In that decision, the court held that when an insured settles after rejecting an insurer's defense, the insurer is obligated to cover only the amount of the settlement up to the policy limits if the settlement was "reasonable" and not entered into "in bad faith, fraudulently, collusively, or without any effort to minimize his liability."

Writing for the majority in B&W, Judge David N. Wecht said Taylor "provides the standard most consistent with Pennsylvania law."

"We find that the Taylor approach, in providing an insured the option to decline a defense tendered subject to a reservation of rights, but protecting an insurer's right to control the defense when it is accepted by the insured, best balances the interests of insurer and insured, and better honors the binding nature of the insurance contract," Judge Wecht said.

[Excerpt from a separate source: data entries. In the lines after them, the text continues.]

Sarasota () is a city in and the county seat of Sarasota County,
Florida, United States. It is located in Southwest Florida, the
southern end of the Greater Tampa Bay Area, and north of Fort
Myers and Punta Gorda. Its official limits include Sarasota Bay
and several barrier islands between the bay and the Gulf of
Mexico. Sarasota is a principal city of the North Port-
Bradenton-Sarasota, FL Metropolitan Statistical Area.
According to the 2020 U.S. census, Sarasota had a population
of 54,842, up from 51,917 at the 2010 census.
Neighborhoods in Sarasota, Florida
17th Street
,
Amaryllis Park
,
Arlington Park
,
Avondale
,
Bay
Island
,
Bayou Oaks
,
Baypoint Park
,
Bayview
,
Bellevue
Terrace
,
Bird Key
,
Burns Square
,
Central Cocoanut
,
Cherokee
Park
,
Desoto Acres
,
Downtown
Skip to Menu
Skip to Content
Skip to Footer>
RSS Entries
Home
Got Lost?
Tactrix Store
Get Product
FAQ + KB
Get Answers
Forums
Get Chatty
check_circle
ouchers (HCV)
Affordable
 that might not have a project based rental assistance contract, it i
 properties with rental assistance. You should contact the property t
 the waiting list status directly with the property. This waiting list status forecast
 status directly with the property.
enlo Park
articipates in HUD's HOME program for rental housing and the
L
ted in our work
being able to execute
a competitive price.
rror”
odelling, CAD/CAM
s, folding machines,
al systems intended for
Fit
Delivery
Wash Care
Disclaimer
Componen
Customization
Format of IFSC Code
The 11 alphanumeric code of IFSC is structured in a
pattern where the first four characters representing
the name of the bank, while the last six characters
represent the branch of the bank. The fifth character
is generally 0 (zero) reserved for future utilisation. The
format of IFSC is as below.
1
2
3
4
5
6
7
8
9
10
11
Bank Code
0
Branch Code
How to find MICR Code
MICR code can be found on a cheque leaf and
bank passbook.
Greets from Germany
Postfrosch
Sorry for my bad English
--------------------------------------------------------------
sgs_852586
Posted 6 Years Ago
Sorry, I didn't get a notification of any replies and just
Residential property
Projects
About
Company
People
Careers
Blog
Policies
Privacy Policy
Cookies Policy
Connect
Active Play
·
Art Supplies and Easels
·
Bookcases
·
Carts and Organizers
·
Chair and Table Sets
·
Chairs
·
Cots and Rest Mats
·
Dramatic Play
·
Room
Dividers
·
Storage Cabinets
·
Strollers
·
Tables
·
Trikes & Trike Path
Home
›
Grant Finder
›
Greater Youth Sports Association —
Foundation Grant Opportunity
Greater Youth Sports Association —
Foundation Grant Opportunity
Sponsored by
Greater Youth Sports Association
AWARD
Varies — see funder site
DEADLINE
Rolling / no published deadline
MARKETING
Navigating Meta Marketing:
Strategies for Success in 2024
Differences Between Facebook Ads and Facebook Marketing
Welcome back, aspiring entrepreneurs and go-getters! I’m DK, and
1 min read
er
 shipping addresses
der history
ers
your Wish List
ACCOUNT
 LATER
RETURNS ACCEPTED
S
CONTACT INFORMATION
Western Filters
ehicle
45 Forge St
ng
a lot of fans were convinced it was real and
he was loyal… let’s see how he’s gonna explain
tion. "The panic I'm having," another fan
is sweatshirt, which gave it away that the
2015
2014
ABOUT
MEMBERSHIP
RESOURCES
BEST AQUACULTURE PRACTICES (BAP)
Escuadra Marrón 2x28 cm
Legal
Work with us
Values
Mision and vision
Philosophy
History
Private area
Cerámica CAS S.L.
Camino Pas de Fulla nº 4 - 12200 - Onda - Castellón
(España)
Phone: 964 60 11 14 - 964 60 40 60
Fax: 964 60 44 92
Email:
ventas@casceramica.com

He was joined by Judge John L. Musmanno. Judge Judith Ference Olson penned a concurring and dissenting opinion, stating that she agreed the case should be remanded for a new trial but disagreed with the application of Taylor.

The B&W case has come before the Superior Court once before, in 2002.

At that time, the trial court had ruled, and the Superior Court affirmed, that ANI had a duty to pay for separate counsel to defend the separate interests of B&W and its predecessor, Atlantic Richfield Co., against suits alleging injury and property damage caused by radiation emissions from Pennsylvania's Apollo and Parks facilities.

B&W eventually settled the Hall action for $80 million over ANI's objection and, in 2009, Allegheny County Common Pleas Judge R. Stanton Wettick Jr. ruled that ANI had no duty to indemnify B&W because B&W was not able to meet its burden under Cowden.

But in 2011, Judge Wettick revisited the issue and reversed course on his previous holding.

Following a trial in February 2012, a jury found that the $80 million settlement was fair, reasonable and noncollusive. Judge Wettick subsequently issued an order requiring ANI to indemnify B&W for the settlement.

Counsel for B&W, Atlantic Richfield and ANI could not be reached.